Nationalgeographic.co.id - Ada saat-saat pesanan makanannya di restoran dan kafe diabaikan. Layanan yang dia terima buruk dibanding senyuman ke pelanggan lain.
Di lain waktu, ia telah di-catcall dan didekati laki-laki, kadang sendirian atau berpasangan, diminta berfoto dengan mereka.
Pujian yang datang kepadanya juga seringkali mengandung hinaan. "Saya telah diberi tahu bahwa saya terlalu cantik untuk menjadi hitam," cerita Nancy Lova, seorang pejalan perempuan berkulit hitam bertutur di CNN.
Namun ada tempat-tempat yang berbeda dalam tiap budaya di mana ia merasa seperti di rumah. Seperti Udaipur, Undia, di mana penduduk setempat menyambut dan berusaha cari tahu lebih tentang Lova tanpa memerhatikan warna kulitnya.
"Di sini, baik pria maupun wanita manis dan penuh hormat dan saya sering terlibat dalam percakapan yang bermakna dengan mereka di pasar, kuil, atau saat berkeliling dengan tuk-tuk," katanya.
Mereka berbicara tentang agama, makanan, dan dongeng India kuno.
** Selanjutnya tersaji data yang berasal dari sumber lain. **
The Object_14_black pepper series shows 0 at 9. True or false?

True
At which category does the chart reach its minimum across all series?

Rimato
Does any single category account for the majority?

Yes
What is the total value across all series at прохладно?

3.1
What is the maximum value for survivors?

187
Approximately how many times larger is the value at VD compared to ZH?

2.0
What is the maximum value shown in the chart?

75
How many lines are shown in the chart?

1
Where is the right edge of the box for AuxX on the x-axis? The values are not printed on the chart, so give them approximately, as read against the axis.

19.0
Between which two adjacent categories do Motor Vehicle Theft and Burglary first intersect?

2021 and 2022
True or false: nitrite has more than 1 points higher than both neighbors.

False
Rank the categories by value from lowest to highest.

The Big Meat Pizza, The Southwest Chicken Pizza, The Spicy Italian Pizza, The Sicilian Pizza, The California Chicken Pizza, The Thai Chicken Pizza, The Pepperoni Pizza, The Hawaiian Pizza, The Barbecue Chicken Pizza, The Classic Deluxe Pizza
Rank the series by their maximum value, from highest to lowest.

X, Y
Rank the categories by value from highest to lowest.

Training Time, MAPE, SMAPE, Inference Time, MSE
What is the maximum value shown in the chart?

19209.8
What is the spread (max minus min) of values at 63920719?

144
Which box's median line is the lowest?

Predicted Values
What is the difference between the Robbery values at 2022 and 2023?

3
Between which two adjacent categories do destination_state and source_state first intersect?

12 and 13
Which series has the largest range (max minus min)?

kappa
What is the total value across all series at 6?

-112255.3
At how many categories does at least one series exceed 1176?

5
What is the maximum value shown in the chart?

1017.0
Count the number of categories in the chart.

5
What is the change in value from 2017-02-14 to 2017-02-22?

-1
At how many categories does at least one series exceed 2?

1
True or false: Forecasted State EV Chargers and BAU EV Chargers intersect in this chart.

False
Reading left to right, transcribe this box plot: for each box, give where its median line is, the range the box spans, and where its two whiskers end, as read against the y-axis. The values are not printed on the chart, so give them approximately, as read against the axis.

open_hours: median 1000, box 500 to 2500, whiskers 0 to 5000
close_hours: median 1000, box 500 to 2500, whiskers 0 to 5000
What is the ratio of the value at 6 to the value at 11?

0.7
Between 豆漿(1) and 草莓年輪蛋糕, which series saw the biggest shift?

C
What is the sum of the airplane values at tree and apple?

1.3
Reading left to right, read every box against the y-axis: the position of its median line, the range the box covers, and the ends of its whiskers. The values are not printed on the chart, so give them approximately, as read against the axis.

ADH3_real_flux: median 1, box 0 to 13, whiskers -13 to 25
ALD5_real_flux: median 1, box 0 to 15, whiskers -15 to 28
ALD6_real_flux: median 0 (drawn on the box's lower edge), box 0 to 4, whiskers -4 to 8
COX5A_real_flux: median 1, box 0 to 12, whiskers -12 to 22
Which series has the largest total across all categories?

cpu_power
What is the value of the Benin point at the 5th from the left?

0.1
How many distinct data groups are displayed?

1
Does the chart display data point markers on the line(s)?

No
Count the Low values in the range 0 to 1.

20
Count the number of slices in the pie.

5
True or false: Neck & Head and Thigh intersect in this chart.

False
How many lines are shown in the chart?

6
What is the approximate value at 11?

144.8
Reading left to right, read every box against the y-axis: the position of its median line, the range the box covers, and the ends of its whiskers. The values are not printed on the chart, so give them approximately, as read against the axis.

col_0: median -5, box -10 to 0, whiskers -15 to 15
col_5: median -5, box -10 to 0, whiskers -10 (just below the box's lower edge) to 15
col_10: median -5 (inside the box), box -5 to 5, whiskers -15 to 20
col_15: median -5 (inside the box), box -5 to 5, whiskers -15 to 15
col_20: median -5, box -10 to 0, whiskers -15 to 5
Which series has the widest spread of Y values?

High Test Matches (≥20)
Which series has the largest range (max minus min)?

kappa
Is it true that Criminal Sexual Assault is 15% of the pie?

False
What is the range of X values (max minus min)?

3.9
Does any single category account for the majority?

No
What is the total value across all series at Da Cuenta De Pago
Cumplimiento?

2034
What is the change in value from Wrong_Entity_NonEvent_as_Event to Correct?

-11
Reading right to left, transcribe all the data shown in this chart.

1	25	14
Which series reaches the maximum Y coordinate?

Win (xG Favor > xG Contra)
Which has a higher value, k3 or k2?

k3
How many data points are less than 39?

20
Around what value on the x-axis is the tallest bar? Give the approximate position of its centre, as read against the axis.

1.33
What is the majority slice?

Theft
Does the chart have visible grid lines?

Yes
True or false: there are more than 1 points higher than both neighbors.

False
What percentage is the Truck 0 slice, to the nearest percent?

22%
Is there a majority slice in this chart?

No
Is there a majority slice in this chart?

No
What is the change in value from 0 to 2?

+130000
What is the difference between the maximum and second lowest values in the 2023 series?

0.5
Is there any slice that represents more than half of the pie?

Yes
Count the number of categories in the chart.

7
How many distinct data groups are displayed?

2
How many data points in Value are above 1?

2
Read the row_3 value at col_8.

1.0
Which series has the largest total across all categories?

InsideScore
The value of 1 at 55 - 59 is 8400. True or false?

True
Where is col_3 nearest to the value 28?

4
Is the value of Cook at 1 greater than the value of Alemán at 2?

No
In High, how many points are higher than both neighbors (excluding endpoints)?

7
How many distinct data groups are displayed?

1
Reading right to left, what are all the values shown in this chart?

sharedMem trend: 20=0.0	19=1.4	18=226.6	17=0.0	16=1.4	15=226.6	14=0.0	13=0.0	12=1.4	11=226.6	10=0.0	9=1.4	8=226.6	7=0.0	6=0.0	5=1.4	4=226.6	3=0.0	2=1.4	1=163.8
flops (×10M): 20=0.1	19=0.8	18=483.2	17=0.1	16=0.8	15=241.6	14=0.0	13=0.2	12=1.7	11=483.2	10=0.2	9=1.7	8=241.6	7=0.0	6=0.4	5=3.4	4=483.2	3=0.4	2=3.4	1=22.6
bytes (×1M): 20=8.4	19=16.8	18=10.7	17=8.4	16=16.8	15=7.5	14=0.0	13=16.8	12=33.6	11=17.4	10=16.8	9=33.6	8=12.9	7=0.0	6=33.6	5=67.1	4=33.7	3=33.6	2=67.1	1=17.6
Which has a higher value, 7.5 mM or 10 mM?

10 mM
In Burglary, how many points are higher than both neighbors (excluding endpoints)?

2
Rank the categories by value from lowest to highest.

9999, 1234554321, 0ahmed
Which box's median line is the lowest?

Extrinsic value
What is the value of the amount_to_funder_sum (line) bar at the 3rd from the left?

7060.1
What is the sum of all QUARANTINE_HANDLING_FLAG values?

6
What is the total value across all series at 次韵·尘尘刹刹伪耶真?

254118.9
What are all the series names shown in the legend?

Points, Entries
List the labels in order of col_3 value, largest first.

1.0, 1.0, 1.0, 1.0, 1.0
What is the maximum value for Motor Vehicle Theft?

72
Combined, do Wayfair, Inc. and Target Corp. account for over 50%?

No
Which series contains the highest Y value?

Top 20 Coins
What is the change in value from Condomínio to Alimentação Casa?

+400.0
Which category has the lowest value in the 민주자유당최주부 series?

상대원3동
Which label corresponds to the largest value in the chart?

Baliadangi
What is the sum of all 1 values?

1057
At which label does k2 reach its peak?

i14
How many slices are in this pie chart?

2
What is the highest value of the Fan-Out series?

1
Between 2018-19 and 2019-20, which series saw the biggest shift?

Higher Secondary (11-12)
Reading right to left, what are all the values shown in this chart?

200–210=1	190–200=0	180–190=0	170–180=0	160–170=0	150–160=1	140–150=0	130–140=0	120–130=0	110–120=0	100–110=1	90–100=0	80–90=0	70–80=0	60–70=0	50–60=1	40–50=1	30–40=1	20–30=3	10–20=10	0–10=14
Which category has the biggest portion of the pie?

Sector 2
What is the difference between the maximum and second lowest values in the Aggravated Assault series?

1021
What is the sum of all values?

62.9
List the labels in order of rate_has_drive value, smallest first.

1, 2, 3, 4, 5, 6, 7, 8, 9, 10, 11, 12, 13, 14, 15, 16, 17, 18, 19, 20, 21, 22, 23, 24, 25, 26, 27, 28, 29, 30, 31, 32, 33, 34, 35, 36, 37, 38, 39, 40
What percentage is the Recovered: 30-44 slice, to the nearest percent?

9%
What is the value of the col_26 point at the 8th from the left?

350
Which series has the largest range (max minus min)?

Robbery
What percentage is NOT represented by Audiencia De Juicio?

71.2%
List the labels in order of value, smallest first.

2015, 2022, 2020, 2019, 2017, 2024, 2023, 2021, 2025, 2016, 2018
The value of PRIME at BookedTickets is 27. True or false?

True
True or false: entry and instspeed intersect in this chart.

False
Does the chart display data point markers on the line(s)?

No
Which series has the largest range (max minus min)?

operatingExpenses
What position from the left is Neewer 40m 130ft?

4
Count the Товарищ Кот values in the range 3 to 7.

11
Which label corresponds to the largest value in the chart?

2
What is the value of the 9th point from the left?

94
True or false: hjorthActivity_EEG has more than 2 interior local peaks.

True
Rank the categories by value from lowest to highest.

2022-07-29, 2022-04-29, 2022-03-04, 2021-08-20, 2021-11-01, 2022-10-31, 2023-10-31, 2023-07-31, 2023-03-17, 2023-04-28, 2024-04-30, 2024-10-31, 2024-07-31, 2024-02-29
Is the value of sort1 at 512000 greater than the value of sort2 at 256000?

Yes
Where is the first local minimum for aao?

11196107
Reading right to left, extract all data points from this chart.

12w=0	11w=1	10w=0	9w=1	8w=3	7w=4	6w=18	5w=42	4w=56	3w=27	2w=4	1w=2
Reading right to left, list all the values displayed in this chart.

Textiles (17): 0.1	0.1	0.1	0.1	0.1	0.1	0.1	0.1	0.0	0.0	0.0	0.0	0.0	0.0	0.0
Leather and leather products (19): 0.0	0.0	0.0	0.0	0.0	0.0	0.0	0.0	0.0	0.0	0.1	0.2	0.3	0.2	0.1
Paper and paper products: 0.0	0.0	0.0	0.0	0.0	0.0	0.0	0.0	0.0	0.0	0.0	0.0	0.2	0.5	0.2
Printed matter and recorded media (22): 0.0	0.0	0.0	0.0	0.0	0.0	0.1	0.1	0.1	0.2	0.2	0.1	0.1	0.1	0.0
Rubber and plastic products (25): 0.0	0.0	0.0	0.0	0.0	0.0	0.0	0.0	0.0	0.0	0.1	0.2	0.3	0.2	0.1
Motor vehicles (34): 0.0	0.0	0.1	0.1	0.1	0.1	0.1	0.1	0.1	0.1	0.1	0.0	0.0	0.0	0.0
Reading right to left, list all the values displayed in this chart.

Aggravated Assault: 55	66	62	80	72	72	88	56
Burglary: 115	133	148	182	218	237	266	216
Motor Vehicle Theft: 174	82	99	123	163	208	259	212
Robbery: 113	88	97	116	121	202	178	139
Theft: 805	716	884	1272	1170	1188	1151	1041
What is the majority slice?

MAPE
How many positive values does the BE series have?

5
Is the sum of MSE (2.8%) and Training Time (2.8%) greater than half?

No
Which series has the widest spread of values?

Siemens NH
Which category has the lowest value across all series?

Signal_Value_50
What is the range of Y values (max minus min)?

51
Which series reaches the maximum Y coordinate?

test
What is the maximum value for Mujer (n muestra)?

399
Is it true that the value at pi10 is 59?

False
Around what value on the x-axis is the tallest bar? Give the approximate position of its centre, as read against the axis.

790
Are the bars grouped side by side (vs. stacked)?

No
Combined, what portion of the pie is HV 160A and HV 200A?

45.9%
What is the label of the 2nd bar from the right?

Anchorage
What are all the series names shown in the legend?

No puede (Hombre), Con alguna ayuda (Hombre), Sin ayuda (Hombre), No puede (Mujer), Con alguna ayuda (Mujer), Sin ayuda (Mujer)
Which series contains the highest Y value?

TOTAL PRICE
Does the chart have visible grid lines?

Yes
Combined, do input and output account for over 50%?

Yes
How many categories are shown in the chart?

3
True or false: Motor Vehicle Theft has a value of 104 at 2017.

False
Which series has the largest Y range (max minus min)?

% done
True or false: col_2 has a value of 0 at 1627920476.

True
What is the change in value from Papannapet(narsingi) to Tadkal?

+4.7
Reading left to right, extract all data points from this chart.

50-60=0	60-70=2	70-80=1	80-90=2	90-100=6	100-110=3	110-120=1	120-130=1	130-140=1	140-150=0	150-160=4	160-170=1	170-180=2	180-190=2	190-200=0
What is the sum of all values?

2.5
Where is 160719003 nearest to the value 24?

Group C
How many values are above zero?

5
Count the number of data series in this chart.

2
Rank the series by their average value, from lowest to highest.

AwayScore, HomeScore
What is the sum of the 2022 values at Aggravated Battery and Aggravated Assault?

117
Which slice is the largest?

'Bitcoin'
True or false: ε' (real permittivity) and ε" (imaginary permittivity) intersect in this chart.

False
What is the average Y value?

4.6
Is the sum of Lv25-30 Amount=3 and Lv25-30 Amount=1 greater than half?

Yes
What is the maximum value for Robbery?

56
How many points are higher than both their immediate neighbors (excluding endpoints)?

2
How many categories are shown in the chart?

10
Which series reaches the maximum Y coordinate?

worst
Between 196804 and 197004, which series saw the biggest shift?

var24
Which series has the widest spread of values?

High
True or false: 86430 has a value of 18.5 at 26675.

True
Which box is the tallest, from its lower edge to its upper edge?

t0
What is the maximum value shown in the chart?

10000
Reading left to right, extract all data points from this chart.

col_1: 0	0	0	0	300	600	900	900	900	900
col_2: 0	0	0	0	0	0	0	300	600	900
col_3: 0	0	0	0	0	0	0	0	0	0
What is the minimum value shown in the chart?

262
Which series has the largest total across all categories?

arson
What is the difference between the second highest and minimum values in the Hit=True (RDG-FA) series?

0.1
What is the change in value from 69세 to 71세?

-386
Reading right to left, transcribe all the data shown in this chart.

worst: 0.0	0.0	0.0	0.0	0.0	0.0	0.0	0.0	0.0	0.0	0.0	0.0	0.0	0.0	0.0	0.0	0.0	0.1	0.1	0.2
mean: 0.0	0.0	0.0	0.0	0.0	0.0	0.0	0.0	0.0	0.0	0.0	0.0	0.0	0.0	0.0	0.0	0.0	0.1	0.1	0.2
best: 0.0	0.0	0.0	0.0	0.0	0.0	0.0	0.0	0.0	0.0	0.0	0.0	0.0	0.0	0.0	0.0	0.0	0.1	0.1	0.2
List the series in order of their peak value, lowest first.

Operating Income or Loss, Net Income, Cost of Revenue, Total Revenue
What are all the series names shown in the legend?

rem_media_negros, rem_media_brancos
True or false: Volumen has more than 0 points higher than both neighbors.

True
Hal itu membuat Lova merasa lebih dekat dengan India dan orang-orang di sana.
Baca Juga: Pusparagam Cycloop: Memuliakan Perempuan dengan Hutan Perempuan
Kecantikan hadir dalam berbagai bentuk, ukuran, dan warna, tetapi banyak negara dan kota memiliki standar kecantikannya sendiri.
Dari ritual peregangan telinga di beberapa bagian Afrika hingga pemakaian cincin kuningan yang berat di leher wanita di Myanmar, sampai taraf tertentu dapat dimengerti bagaimana sejarah panjang berbagai budaya berperan dalam bagaimana kecantikan terlihat di beberapa negara. tempat.